Michigan is my home state and as a proud former resident of Northern Michigan, I have seen many changes happening. Unfortunately, not all of the changes are good for the LGBT community as they suffer prejudice, discrimination, fear and sometimes lack of community. There are however strong and determined gay people across the state that are creating change. They are fighting for equality, adoption rights, anti bullying measures and so much more.
It is so important that we look past our "gay bubble" in Chicago and look out in the rural areas across America and see what is going on. The most important work we can do in gaining equality is supporting those in our rural areas and with local grassroots organizations. Recently, I just discovered two men that are creating change in Cadillac, a small town in Northern Michigan. Cadillac is about a 4 ½ hour drive from Chicago and usually a pit stop for me going home to Petoskey, MI.
Longtime Cadillac resident, Lonnie Burkett and partner David Artt looked around to open up a bar where it would be a comfortable setting for people to meet & greet, inclusive of the entire community and offer a safe place to be yourself. What they found in their search for a place was the Northwood Hotel, built on the site of the former Mckinnon House which was considered one of the most advanced and luxurious hotels in the country at the time. They purchased the old hotel and the Escape Bar & Grill and the Escape Underground was born!
At first, they really didn't have the intention of opening up a gay establishment in conservative Cadillac, MI. After some discussion, they thought having an inclusive space for all would be perfect for people to meet. There are no video screens in the bar to stare at, but just a great atmosphere for good music, drinks, food and socializing. Lonnie laughed as he told me some folks in the town thought when they opened the bar were going to paint the building pink with a big rainbow out front. That would be a lot of paint!
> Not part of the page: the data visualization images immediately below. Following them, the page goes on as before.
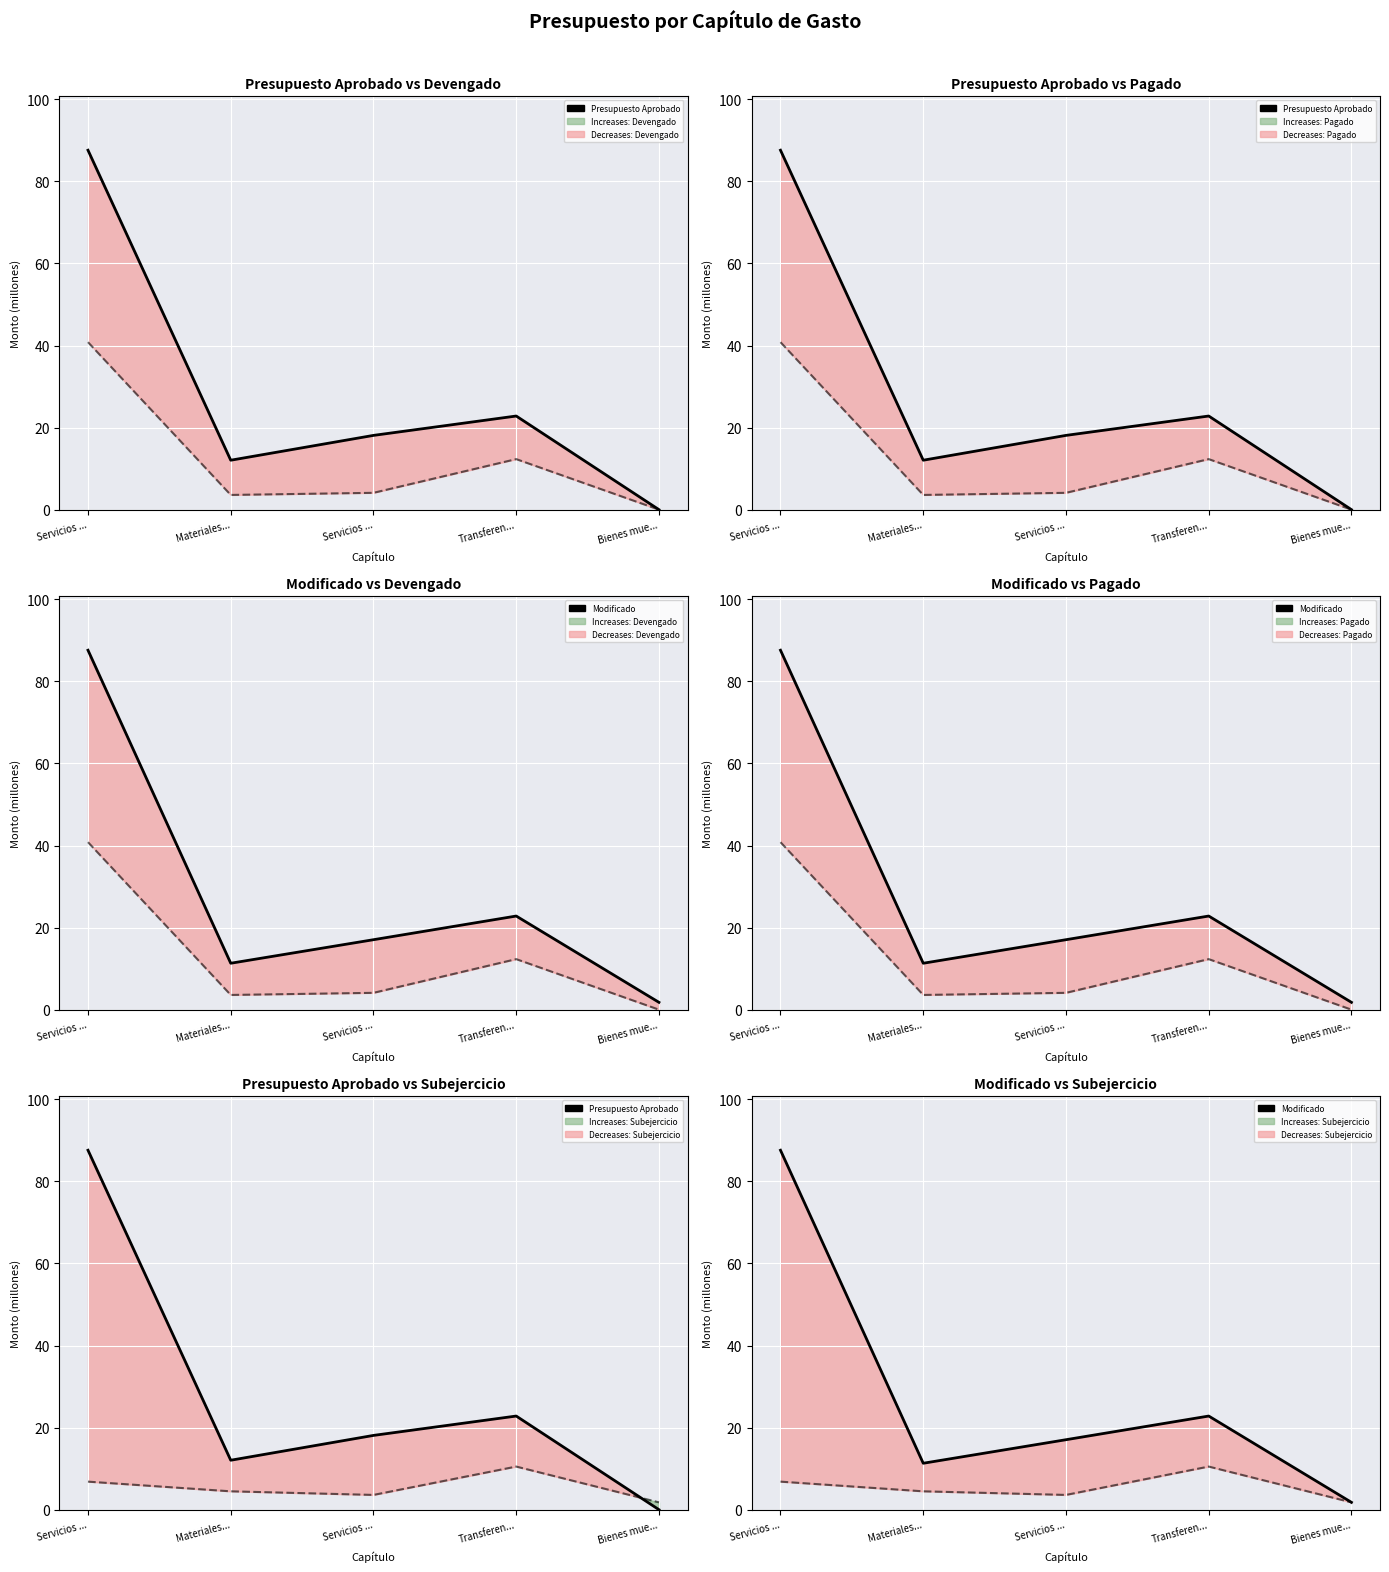

What is the approximate value of Modificado at Servicios ...?

17.0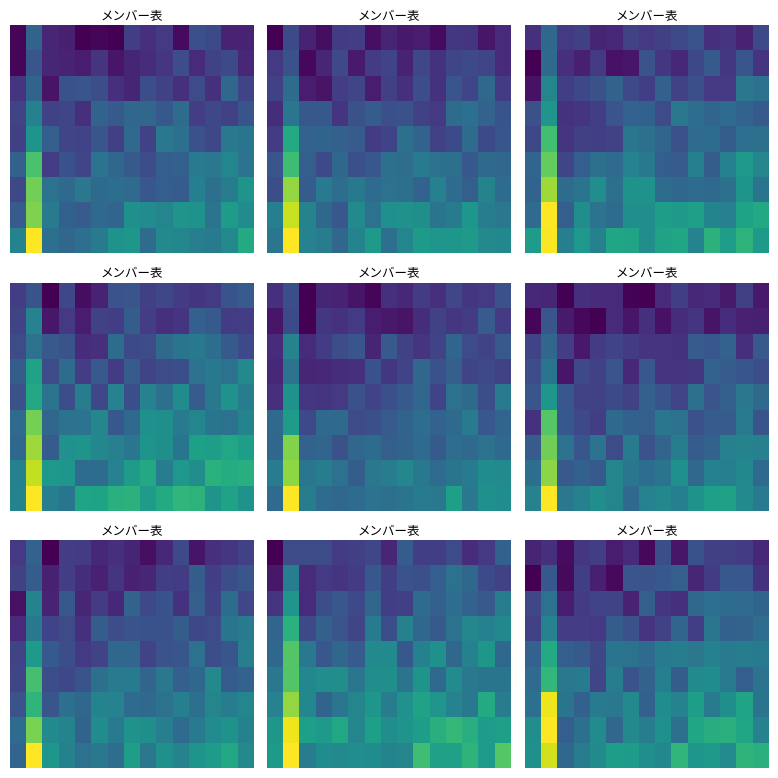

What is the smallest value displayed?

5.9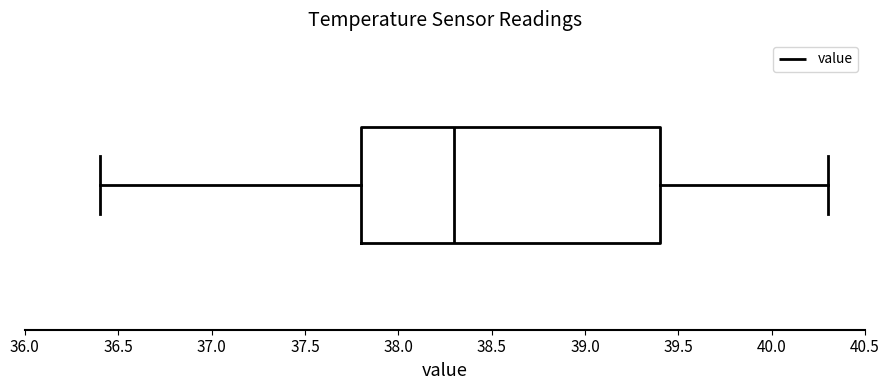

Transcribe this box plot: give where the median line is, the range the box spans, and where the two whiskers end, as read against the x-axis. The values are not printed on the chart, so give them approximately, as read against the axis.

median 38.3, box 37.8 to 39.4, whiskers 36.4 to 40.3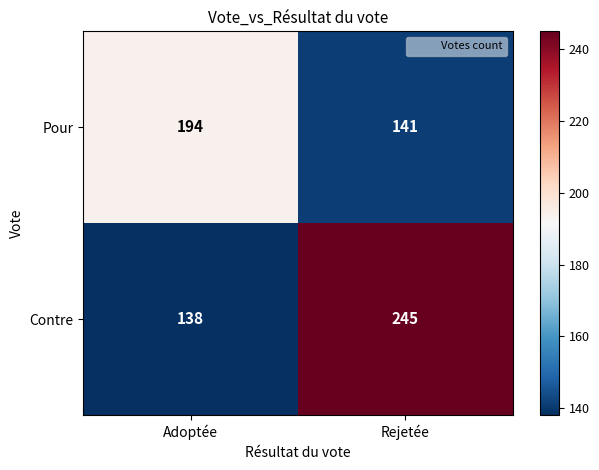

The value of Contre at Adoptée is 138. True or false?

True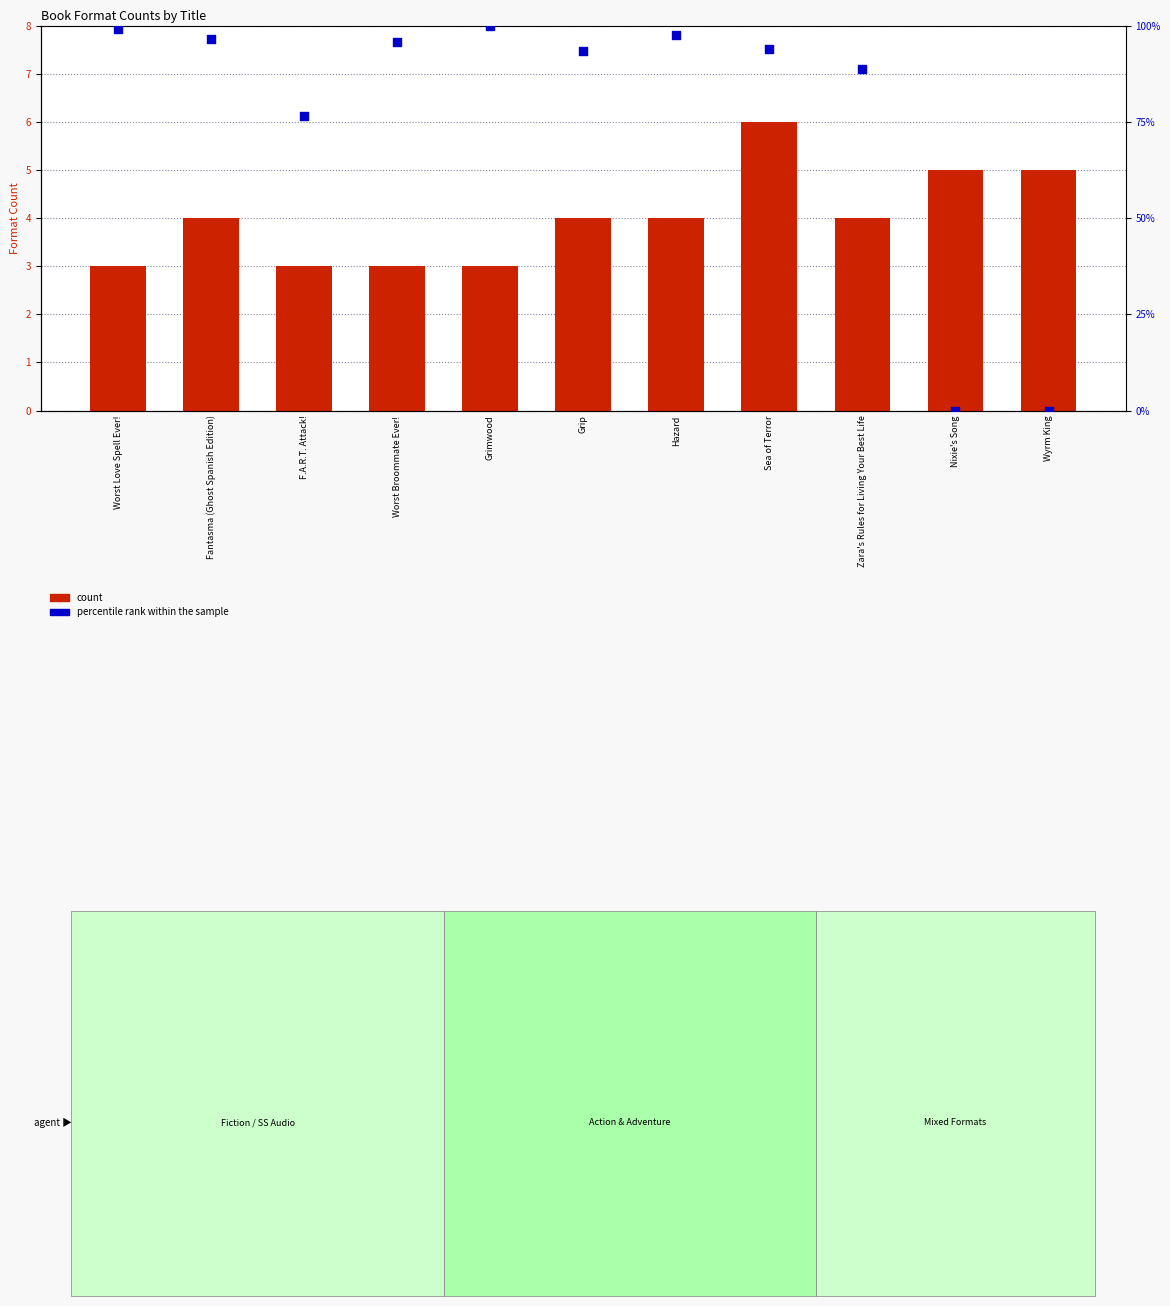

At which category is the sum across all series the highest?

Grimwood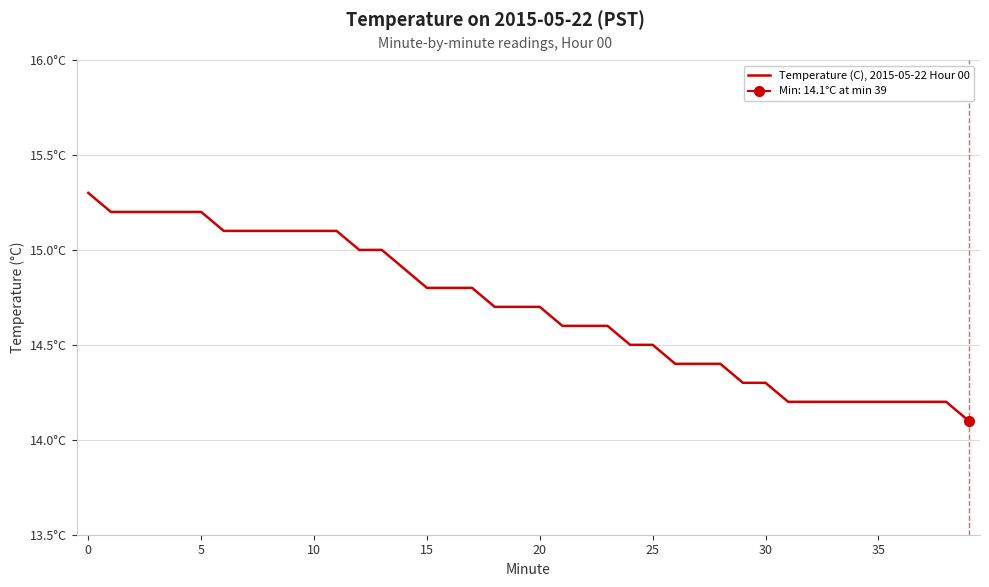

What is the sum of all values?

587.6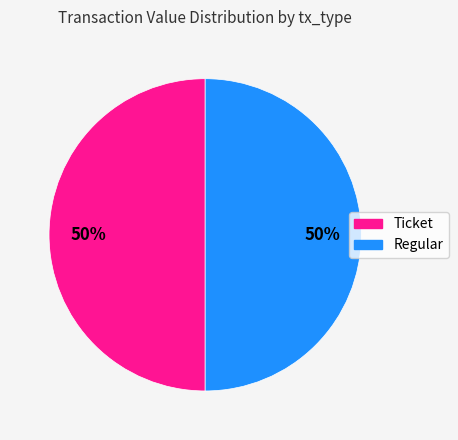

Combined, do Ticket and Regular account for over 50%?

Yes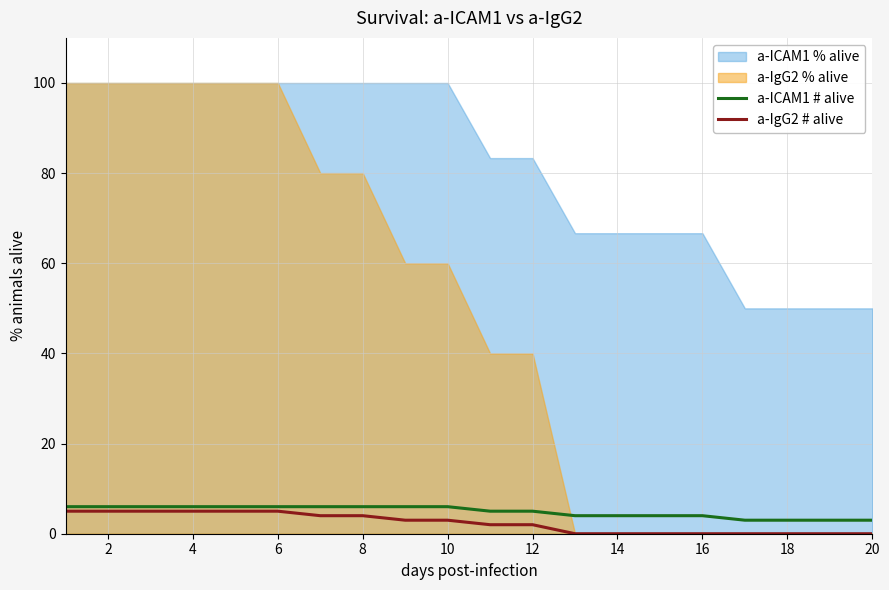

The a-ICAM1 # alive series shows 3 at 18. True or false?

True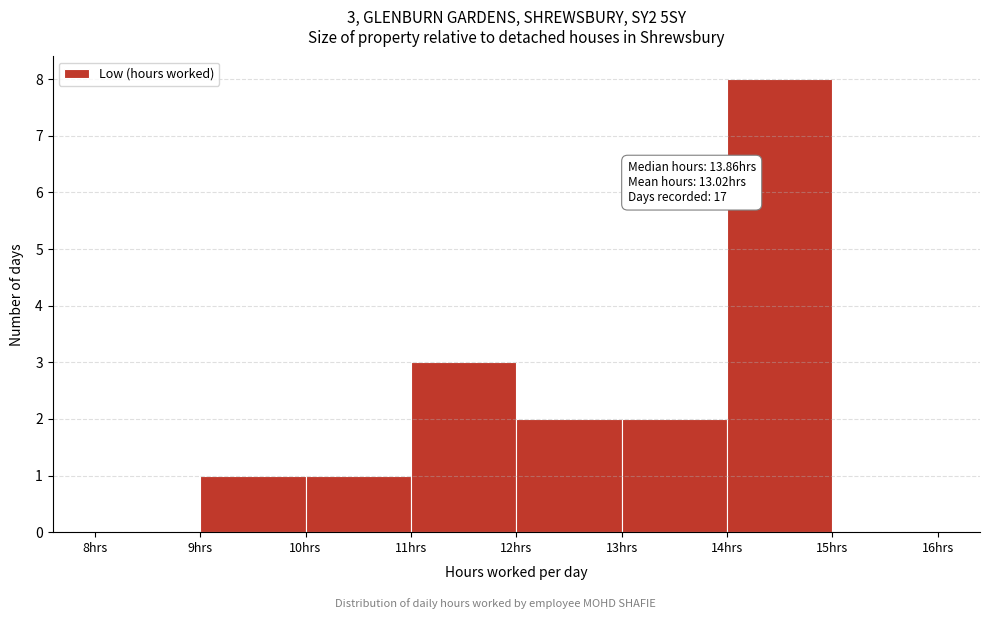

Over which range of the x-axis is the bar tallest?

14 to 15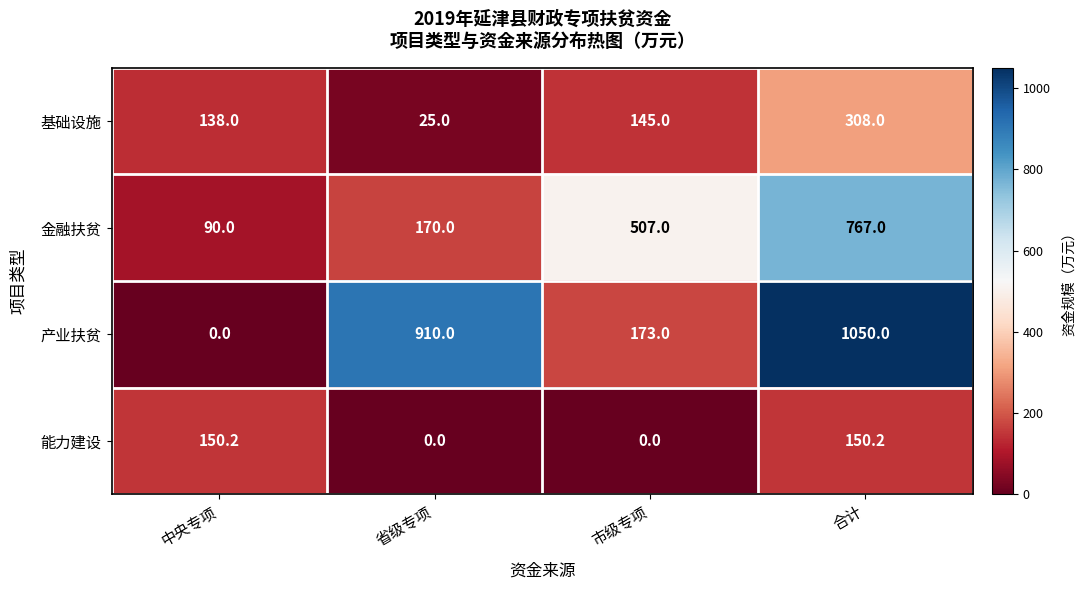

Reading left to right, transcribe all the data shown in this chart.

基础设施: 138.0	25.0	145.0	308.0
金融扶贫: 90.0	170.0	507.0	767.0
产业扶贫: 0.0	910.0	173.0	1050.0
能力建设: 150.2	0.0	0.0	150.2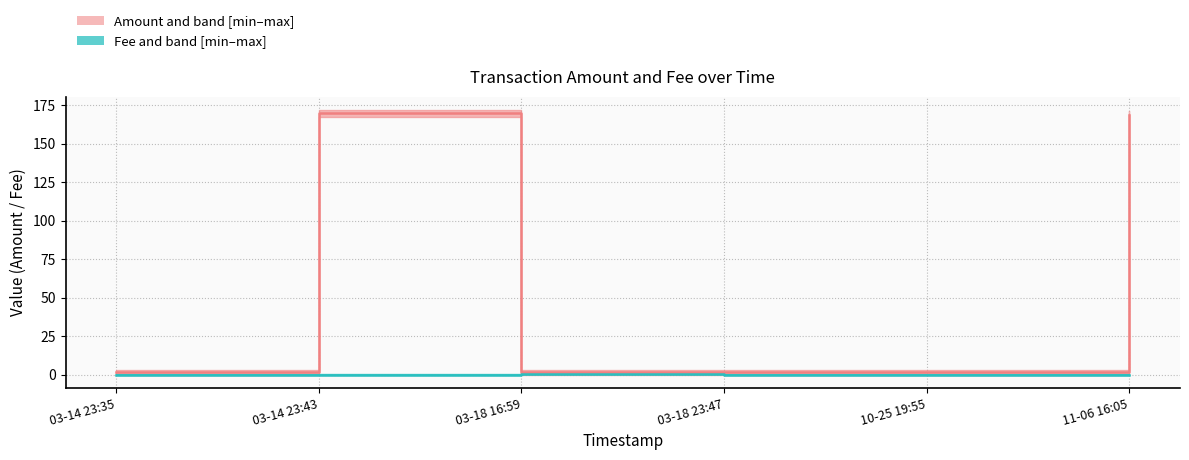

True or false: Fee median and Amount median intersect in this chart.

False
When you walk in on the main floor of the hotel this is where the Escape Bar & Grill is located offering great drinks, burgers, salads, and Angus steaks bought locally. There are also special events with drag queens coming to perform from downstate Michigan or locally in Traverse City. Downstairs is Escape Underground with a more rustic atmosphere. There is bar area and a nice space to hang out and play pool or darts. I was also told the hotel itself is haunted which I am sure adds to the excitement to the overall atmosphere.
When asked on how the community has responded with this new bar which now has been opened since December of 2012, Lonnie mentioned, "There has been no backlash in the community. Only a few have come in asking if this was a fag bar. They were asked to leave."
The local newspaper, Northern Express, has done an article on Escape Bar & Grill and Escape Underground which helped getting the word out. Social media has also helped with Facebook, Twitter, Craig's list, Scruff, Manhunt and others.
I was happy and surprised to hear during our interview that the church across the street during gay pride even put a gay pride flag up outside. Many people are still closeted in Northern Michigan and most that come into the bar for the first time are nervous. Lonnie and David make a point to engage with the customers, get to know and introduce them to other people in the bar.
What they are doing is knocking down the walls of fear and rejection in their area while creating a safe, friendly and inclusive place for all. These are the kinds of people who are changing America. Living in the city we often forget where we came from and people within our small communities doing what they can, often in the face of adversity. Thank you to Lonnie, David and so many others who believe in our LGBT community and embracing our allies in our quest for equality.